Maryland Serial Podcast
Posted at 3:21 PM, Jan 10, 2023
and last updated 2023-01-11 08:45:19-05

BALTIMORE — A new development in the case of Adnan Syed.

Newly sworn in Maryland Attorney General Anthony Brown filed a motion on January 9 asking the State Appellate Court to order a new vacatur hearing.

Back in September a Baltimore City Circuit Court judge threw out Syed's life sentence for the 1999 murder of his ex-girlfriend Hae Min Lee, at the request of former Baltimore City State's Attorney Marilyn Mosby.

The following month prosecutors declined to refile any new charges citing a lack of evidence, making Syed a free man.

Young Lee, the victim's brother, has since claimed the hasty decision to release Syed from prison violated his rights.

The judge overseeing the case refused to allow Lee, who lives in California, the time to appear in person for the hearing.

His lawyers say Mosby's office gave only one business-day’s notice, leaving Lee no chance to properly review and challenge the state's new evidence.

In November an appeals court agreed to hear Lee's case next month.

RELATED:Lee family attorney seeks new hearing on overturned Syed conviction

The court ordered both sides to answer these three questions before the hearing.

1. Did the entry of the nolle prosequi render this appeal moot?
2. Even if the appeal is moot, should the Court exercise its discretion to issue an opinion on the merits?
3. Did the notice that [Lee] received in advance of the Circuit Court’s vacatur hearing comply with applicable constitutional provisions, statutes, and rules?

In their latest filing, the Maryland Attorney General's Office agreed with Lee's attorneys that the dismissal of charges does not make an appeal moot.

The AG goes onto characterize the hearing which vacated Syed's conviction as "legally defective."

"Because the nolle prosequi was a legal nullity in the wake of the defective vacatur hearing, this appeal is not moot," the Attorney General's Office wrote.

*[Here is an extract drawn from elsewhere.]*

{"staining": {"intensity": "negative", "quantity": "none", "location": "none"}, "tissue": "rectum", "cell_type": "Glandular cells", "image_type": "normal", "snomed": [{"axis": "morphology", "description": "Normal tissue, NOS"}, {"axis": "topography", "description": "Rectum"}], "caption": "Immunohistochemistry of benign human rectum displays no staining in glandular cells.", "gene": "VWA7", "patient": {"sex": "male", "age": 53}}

Despite Lee's wish to have the entire decision of Syed's release revisited, their main goal appears to have the court hear the merits of the case so what happened to them never happens again to another victim or their family.

Although the Attorney General's Office appears to echo that in their motion, they urged the court to use their discretion in ruling on the merits.

"If the controversy in this case is moot, it concerns unresolved issues in matters of important public concern that, if decided, will establish a rule for future conduct. In particular, this case raises unresolved issues about victims’ rights to notice of, and attendance at, vacatur hearings," the Attorney General's Office wrote.

On the third question Lee's Family and the Attorney General's Office agree in part and differ on others.

While the Attorney General's Office concurred with Lee that his ability to make an impact statement was compromised, they disagreed with his request to present evidence and witnesses.

"The State cannot agree with Lee that he was denied any right to present evidence, call witnesses, and challenge the state’s evidence and witnesses," the Attorney General's Office opined. "No such victim’s rights exist in connection with the vacatur statute. Maryland law is clear that neither a victim nor a victim’s representative is a party to a criminal or juvenile proceeding."

Meanwhile attorneys for Syed called Lee's request "unprecedented."

"Victims do not prosecute charges, they do not decide which witnesses to call, and they do not cross-examine those witnesses," Syed's attorney's wrote. "Giving Appellant what he wants will not just result in the re-imprisonment of Mr. Syed for a crime he did not commit, it will wreak havoc on our criminal justice system."

They also disputed the Attorney General's opinion that despite a nolle prosequi, the case is not moot.

"It is moot because there is no underlying case left in which to order a remand and because the nolle prosequi occurred after Appellant noted his appeal and thus is not part of the judgment under review," Syed's attorney's wrote.

The Appellate Court is scheduled to hear the case on February 2.